WORK ORDER → Your answer is to be the count alone: the number of lines in the data below where "optical" appears.

----

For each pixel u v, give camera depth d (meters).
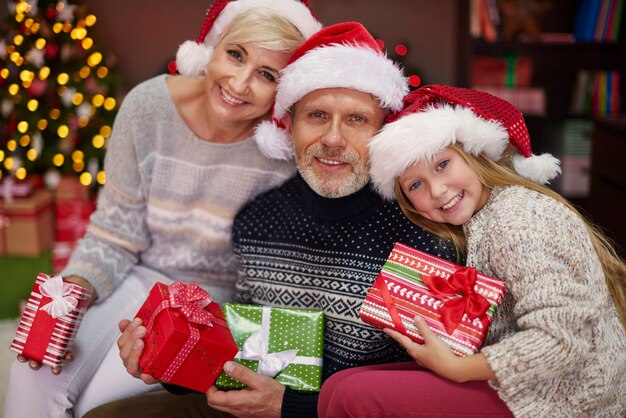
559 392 1.43
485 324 1.44
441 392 1.42
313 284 1.73
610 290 1.59
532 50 4.23
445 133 1.50
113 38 4.34
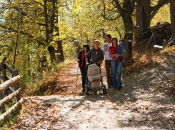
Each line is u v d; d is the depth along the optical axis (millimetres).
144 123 7855
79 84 16688
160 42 24719
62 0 29156
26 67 30953
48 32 27172
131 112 9078
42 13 27797
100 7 33250
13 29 26859
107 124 7941
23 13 26609
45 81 19484
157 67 14781
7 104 9523
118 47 12852
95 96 11781
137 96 11117
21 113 8609
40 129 7539
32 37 27281
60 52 30375
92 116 8773
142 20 28344
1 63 9711
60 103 10383
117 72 12617
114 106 9828
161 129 7242
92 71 11852
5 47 28797
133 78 14203
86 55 12438
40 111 9211
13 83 8750
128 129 7391
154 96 10828
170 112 8742
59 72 21781
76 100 10930
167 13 41625
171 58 15852
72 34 32250
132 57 17531
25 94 19094
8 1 26172
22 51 29281
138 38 28391
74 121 8281
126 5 16547
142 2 27406
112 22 37594
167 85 11945
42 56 31266
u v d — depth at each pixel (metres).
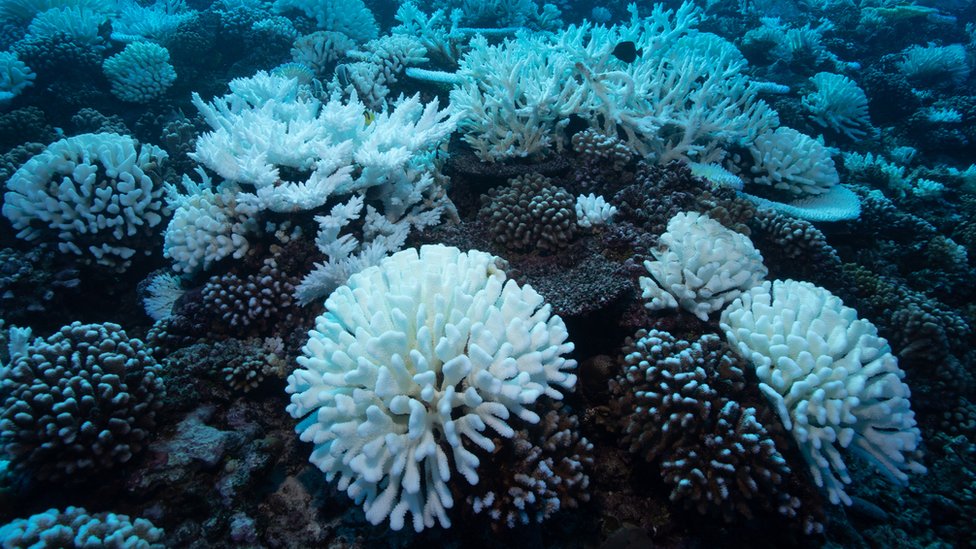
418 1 13.01
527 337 2.57
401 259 3.15
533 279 4.07
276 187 4.18
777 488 2.68
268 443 3.36
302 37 9.21
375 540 2.95
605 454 3.43
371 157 4.20
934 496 3.87
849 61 12.45
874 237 6.42
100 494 2.86
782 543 3.06
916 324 4.65
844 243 6.40
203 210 4.22
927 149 9.41
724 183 5.47
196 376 3.61
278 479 3.32
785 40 11.31
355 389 2.27
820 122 8.84
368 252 4.08
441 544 2.89
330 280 3.90
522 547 2.77
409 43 8.16
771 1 15.81
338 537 3.00
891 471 2.79
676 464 2.73
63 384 2.84
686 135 6.16
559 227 4.34
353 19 10.57
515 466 2.55
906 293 5.17
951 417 4.46
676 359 2.94
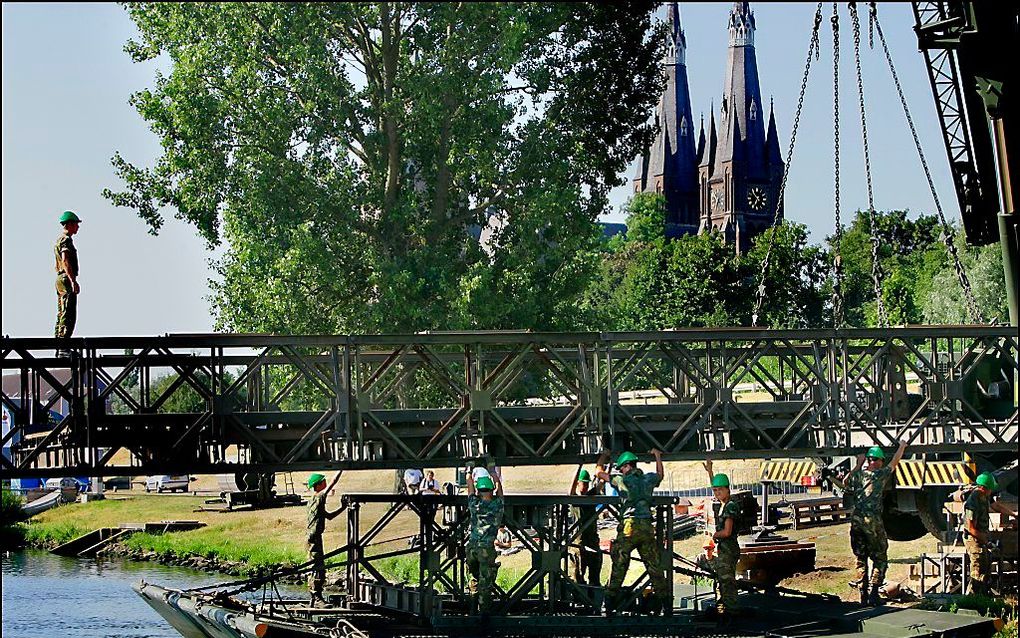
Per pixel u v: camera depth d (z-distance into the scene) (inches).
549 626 802.2
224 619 783.1
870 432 963.3
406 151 1692.9
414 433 888.9
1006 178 1229.7
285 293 1589.6
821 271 4234.7
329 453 875.4
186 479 2395.4
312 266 1585.9
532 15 1663.4
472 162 1686.8
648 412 936.3
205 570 1501.0
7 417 1477.6
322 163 1670.8
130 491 2365.9
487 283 1624.0
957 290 2810.0
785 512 1386.6
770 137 7844.5
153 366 831.7
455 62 1658.5
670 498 821.9
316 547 885.8
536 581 823.7
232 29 1636.3
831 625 806.5
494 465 881.5
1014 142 1220.5
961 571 937.5
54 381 820.6
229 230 1631.4
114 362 853.8
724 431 952.9
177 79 1617.9
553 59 1732.3
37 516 2060.8
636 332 904.9
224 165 1641.2
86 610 1202.0
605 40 1712.6
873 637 772.6
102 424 824.3
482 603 805.2
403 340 857.5
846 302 4264.3
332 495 1910.7
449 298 1620.3
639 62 1727.4
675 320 3811.5
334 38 1700.3
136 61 1673.2
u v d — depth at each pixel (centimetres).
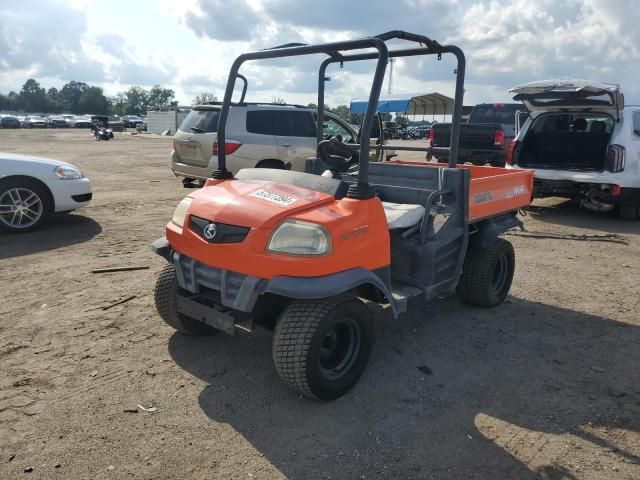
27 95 15788
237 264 322
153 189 1189
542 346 426
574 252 703
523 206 539
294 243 316
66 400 334
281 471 275
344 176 483
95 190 1159
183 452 288
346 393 350
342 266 327
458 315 485
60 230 763
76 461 279
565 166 905
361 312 343
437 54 431
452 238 417
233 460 283
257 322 363
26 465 275
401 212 402
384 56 328
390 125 1473
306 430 310
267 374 372
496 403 343
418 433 310
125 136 4634
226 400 339
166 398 339
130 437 300
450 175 426
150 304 489
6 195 725
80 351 398
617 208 918
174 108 5106
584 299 530
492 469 281
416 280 407
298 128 998
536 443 303
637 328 462
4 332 426
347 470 277
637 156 843
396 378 372
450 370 385
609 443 303
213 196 362
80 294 509
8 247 667
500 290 508
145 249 670
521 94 843
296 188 359
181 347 408
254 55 400
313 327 314
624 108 853
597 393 357
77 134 4481
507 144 1301
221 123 409
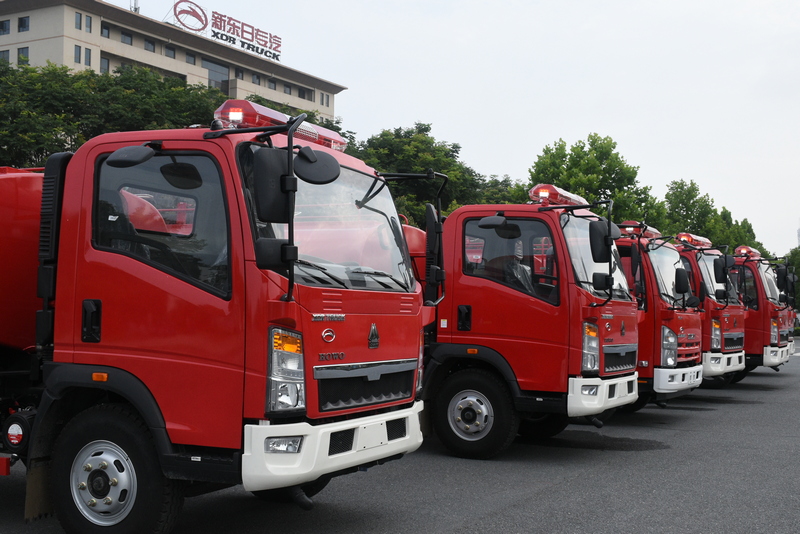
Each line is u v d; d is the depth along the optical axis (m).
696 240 14.51
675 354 10.41
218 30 70.19
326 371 4.57
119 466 4.67
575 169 30.23
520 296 7.90
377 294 5.06
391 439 5.15
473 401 8.02
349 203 5.20
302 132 5.65
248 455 4.28
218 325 4.43
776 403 13.34
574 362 7.64
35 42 56.59
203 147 4.62
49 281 5.00
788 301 17.30
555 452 8.51
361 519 5.61
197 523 5.49
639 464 7.81
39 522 5.53
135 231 4.76
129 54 61.31
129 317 4.67
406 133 36.59
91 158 4.95
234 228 4.45
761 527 5.49
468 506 6.01
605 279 7.54
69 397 4.95
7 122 22.28
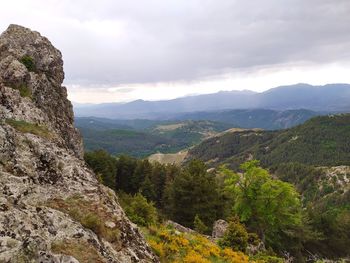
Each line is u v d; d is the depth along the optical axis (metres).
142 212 27.69
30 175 13.64
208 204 54.28
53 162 15.29
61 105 30.14
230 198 60.91
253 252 32.59
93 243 11.64
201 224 37.31
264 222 45.16
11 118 18.34
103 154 79.50
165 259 18.83
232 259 24.36
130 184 87.31
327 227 66.06
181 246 22.31
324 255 61.81
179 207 55.59
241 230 29.75
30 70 29.30
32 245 8.72
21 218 10.06
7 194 11.54
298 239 54.44
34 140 15.80
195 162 62.25
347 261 56.78
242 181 44.50
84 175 16.05
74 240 11.23
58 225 11.34
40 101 26.72
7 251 8.22
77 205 13.72
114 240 13.16
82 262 10.52
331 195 179.75
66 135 28.38
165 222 31.39
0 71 26.11
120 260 12.22
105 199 15.24
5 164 13.12
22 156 14.16
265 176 43.34
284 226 53.25
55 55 32.84
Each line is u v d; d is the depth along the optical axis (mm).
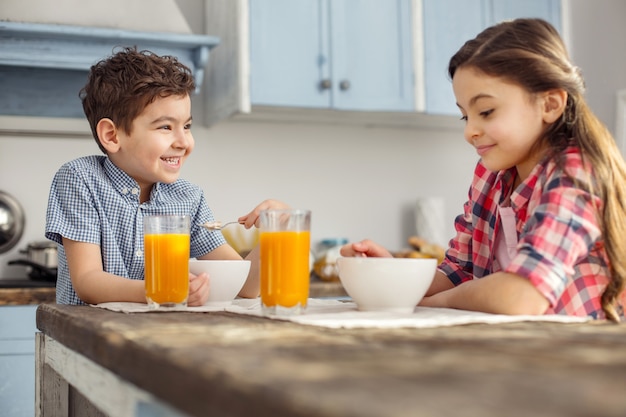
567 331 815
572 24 3633
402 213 3426
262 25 2877
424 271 1080
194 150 3156
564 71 1258
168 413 614
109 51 2781
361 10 3010
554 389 456
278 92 2885
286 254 1020
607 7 3684
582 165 1174
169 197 1843
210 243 1911
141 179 1754
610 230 1152
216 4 3066
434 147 3494
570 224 1098
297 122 3293
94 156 1784
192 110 3172
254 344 671
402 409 390
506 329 840
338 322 876
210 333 768
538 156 1301
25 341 2492
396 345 673
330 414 393
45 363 1283
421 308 1178
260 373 499
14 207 2922
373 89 3008
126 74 1692
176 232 1171
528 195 1280
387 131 3426
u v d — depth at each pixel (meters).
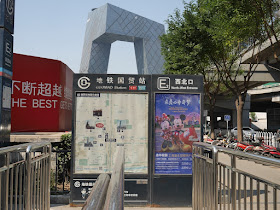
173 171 6.12
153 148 6.12
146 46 166.12
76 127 6.12
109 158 6.13
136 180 6.05
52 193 6.74
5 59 6.93
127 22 163.38
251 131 35.94
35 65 11.71
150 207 6.03
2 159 3.77
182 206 6.05
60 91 12.45
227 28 16.44
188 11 21.55
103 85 6.16
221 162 3.43
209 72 27.72
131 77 6.19
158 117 6.18
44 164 4.29
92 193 1.17
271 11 14.99
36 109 11.70
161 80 6.19
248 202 2.53
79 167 6.10
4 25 6.84
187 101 6.22
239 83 33.22
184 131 6.19
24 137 8.29
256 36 17.67
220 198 3.42
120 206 1.06
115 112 6.17
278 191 2.04
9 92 7.18
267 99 48.41
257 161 2.39
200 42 21.53
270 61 26.91
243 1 14.42
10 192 3.25
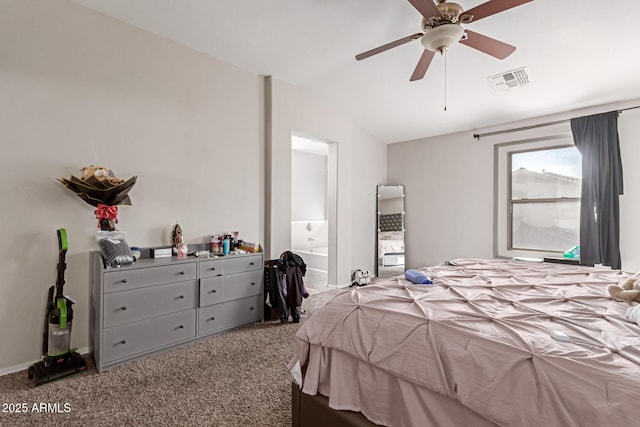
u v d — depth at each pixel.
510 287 1.81
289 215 3.75
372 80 3.57
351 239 4.77
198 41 2.85
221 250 3.00
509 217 4.20
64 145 2.25
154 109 2.71
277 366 2.20
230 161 3.26
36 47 2.13
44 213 2.18
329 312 1.53
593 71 2.94
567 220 3.78
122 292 2.18
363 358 1.29
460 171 4.63
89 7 2.35
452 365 1.07
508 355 1.01
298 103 3.83
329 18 2.53
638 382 0.82
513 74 3.15
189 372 2.10
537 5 2.24
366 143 5.08
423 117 4.34
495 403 0.95
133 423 1.59
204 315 2.66
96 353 2.13
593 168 3.41
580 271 2.26
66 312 2.02
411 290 1.70
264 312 3.22
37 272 2.15
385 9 2.42
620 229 3.34
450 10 1.81
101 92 2.41
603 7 2.22
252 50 3.01
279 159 3.62
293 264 3.19
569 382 0.88
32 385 1.92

----

REPLY TO THE EXERCISE → 4